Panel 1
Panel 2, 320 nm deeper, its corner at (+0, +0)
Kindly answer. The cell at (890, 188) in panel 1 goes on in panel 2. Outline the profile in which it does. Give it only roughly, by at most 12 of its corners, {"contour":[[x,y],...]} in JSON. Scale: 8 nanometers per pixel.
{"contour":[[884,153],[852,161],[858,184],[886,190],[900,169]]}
* * *
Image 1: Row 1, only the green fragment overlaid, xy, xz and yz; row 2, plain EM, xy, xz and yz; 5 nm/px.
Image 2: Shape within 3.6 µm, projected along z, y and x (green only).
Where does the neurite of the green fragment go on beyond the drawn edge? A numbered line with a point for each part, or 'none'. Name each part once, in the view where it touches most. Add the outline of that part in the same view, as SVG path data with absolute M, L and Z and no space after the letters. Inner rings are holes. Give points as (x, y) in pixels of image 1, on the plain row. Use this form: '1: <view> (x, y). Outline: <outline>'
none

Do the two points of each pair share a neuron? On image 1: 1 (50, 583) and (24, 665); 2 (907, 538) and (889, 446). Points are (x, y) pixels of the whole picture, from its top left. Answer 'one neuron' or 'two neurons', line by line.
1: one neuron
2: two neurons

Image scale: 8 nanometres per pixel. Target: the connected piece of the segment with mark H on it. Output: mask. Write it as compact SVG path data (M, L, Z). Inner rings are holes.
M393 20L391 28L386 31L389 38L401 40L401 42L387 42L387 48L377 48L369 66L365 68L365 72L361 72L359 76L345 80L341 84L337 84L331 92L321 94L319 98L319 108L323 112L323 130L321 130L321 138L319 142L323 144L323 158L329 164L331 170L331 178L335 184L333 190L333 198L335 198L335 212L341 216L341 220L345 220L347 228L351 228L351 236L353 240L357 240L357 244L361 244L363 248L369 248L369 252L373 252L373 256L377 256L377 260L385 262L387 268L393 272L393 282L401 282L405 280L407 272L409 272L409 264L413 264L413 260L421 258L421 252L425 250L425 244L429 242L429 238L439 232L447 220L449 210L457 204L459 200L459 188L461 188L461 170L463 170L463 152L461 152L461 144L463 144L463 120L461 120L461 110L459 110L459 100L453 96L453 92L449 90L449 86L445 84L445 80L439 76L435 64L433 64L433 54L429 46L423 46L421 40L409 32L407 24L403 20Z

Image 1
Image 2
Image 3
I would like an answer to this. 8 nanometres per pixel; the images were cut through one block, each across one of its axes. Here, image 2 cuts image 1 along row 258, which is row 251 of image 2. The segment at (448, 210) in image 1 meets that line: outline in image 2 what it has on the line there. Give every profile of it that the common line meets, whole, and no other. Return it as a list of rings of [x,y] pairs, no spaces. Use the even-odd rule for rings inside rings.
==
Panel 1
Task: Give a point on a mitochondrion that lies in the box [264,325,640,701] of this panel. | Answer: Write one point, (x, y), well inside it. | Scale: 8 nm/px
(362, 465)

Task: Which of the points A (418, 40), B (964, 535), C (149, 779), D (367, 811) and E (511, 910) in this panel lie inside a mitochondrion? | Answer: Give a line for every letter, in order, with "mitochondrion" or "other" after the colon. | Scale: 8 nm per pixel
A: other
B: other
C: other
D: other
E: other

What is needed:
Copy all lines from the listing that contain "along".

Solution:
Image 2: Shape within 3.6 µm, projected along z, y and x (green only).
I would like an answer to this. 8 nanometres per pixel; the images were cut through one block, each across one of its axes. Here, image 2 cuts image 1 along row 258, which is row 251 of image 2. The segment at (448, 210) in image 1 meets that line: outline in image 2 what it has on the line there. Give every profile of it that the common line meets, whole, and no other. Return it as a list of rings of [x,y] pairs, no spaces. Use the even-odd rule for rings inside rings.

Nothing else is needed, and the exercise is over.